I became knowledgeable in new approaches I had never heard of, and built on what I already knew from my first-hand experience and previous training. I started to travel across the country delivering training to clinical, community and prison staff teams, all of whom wanted additional tools to help them motivate their complex and resistant clients to make lasting changes that they could sustain independently.
The training I delivered would include a lot of written exercises that delegates could try out so that they felt comfortable going back and using them with their own clients. I would mainly guide them to complete “maps.” This simply involved writing a theme in the middle of a page and scattering ideas around it, as opposed to writing things in a list. In the first few months of delivering training, I’d ask delegates to populate their maps using examples from one of their client’s lives. But something kept happening that made me tweak this: people wanted to complete the maps using examples from their own lives, to use the motivational and planning exercises to explore their own unwanted habits. This didn’t surprise me, as seeing how effective these tools were at work, I’d also begun to re-approach the ever-looming task of losing weight with more focus on my motivation and personal development.

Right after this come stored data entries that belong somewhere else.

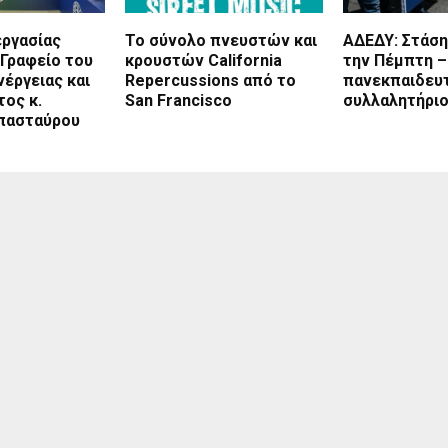
εργασίας
Το σύνολο πνευστών και
ΑΔΕΔΥ: Στάση
Γραφείο του
κρουστών California
την Πέμπτη –
έργειας και
Repercussions από το
πανεκπαιδευ
ος κ.
San Francisco
συλλαλητήρι
πασταύρου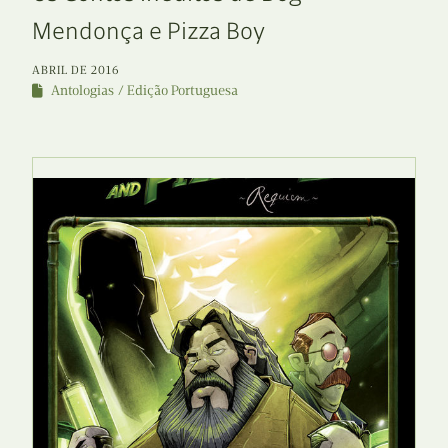
Mendonça e Pizza Boy
ABRIL DE 2016
Antologias
Edição Portuguesa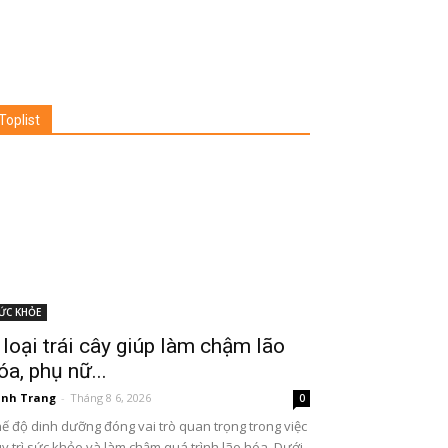
Toplist
ỨC KHỎE
 loại trái cây giúp làm chậm lão
óa, phụ nữ...
nh Trang
-
Tháng 8 6, 2026
0
ế độ dinh dưỡng đóng vai trò quan trọng trong việc
y trì sức khỏe và làm chậm quá trình lão hóa. Dưới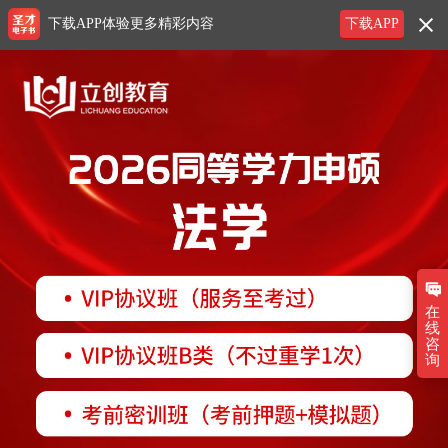
下载APP体验更多精彩内容
下载APP
在
线
咨
询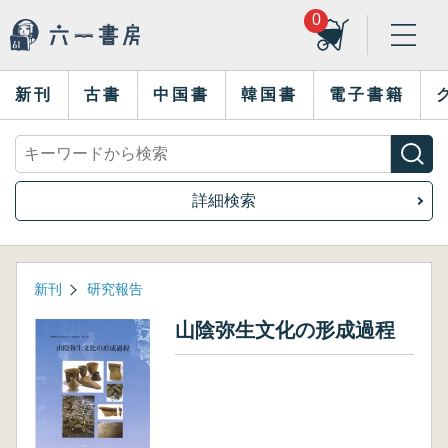
0
新刊
古書
中国書
韓国書
電子書籍
詳細検索
新刊
研究報告
山陰弥生文化の形成過程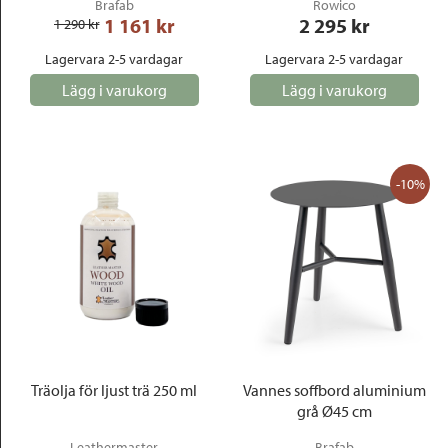
Brafab
Rowico
1 161
 kr
2 295
 kr
1 290
 kr
Lagervara 2-5 vardagar
Lagervara 2-5 vardagar
Lägg i varukorg
Lägg i varukorg
-10%
Träolja för ljust trä 250 ml
Vannes soffbord aluminium
grå Ø45 cm
Leathermaster
Brafab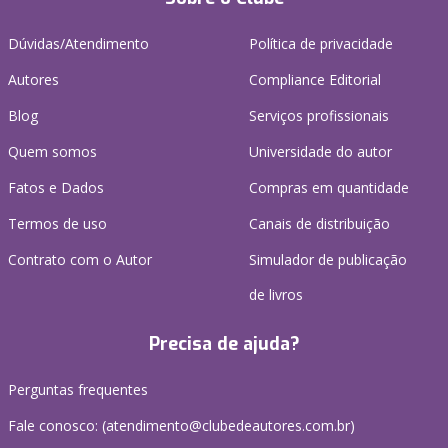
Dúvidas/Atendimento
Política de privacidade
Autores
Compliance Editorial
Blog
Serviços profissionais
Quem somos
Universidade do autor
Fatos e Dados
Compras em quantidade
Termos de uso
Canais de distribuição
Contrato com o Autor
Simulador de publicação
de livros
Precisa de ajuda?
Perguntas frequentes
Fale conosco: (atendimento@clubedeautores.com.br)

Although the maps helped me to gain more insight into my behaviors and lose a bit of weight by decreasing the frequency and severity of my binges, I still didn’t have a “way of eating.” I knew from my work across addiction that meaningful change had to be realistic and enjoyable. But I had no idea how to sustain a way of eating that managed my weight and was all of these things at the same time. That’s where OA came in.
OA, or Overeaters Anonymous, is a twelve-step program for people who feel that their behaviors around food have become unmanageable. I came across it when I was doing research for a client on what free support was available. Of course, I had heard of the Alcoholics Anonymous program, but in order for that to be effective you have to abstain from alcohol entirely. You can’t be abstinent from food entirely.
I went to check out OA and learned that some of the same concepts that help us stop doing something altogether can also help us to keep doing it, but differently. I learned that although everyone at the OA followed a prescribed twelve-step program, when it came to the food guidelines they had to follow to be in a state of recovery, everyone’s were different. There seemed to be some common themes that ran through people’s individual programs—like trying not to eat refined sugar or starchy carbs, and of course going through the required personal development exercises. But for most, when it came to food, they had different definitions of what lapse and relapse looked like, based on their bodies, their goals and their experience.
Over time, I combined my learning from OA, clinical addiction treatment and training feedback to create an entire personal development plan that enabled me to lose weight gradually, meaningfully and more enjoyably than ever before. I created new maps that focused more on my self-esteem and I designed exercises that helped me find sensible personal definitions for words like “healthy” and “moderation.” I kept the weight off this time because I finally realized that there was never anything wrong with me, I just never had the tools, self-awareness or self-belief I needed to make lasting changes.
The Last Diet is a collection of all the tools and knowledge I needed, in the format I needed it, to finally change. It’s the book I wish I had twenty years ago.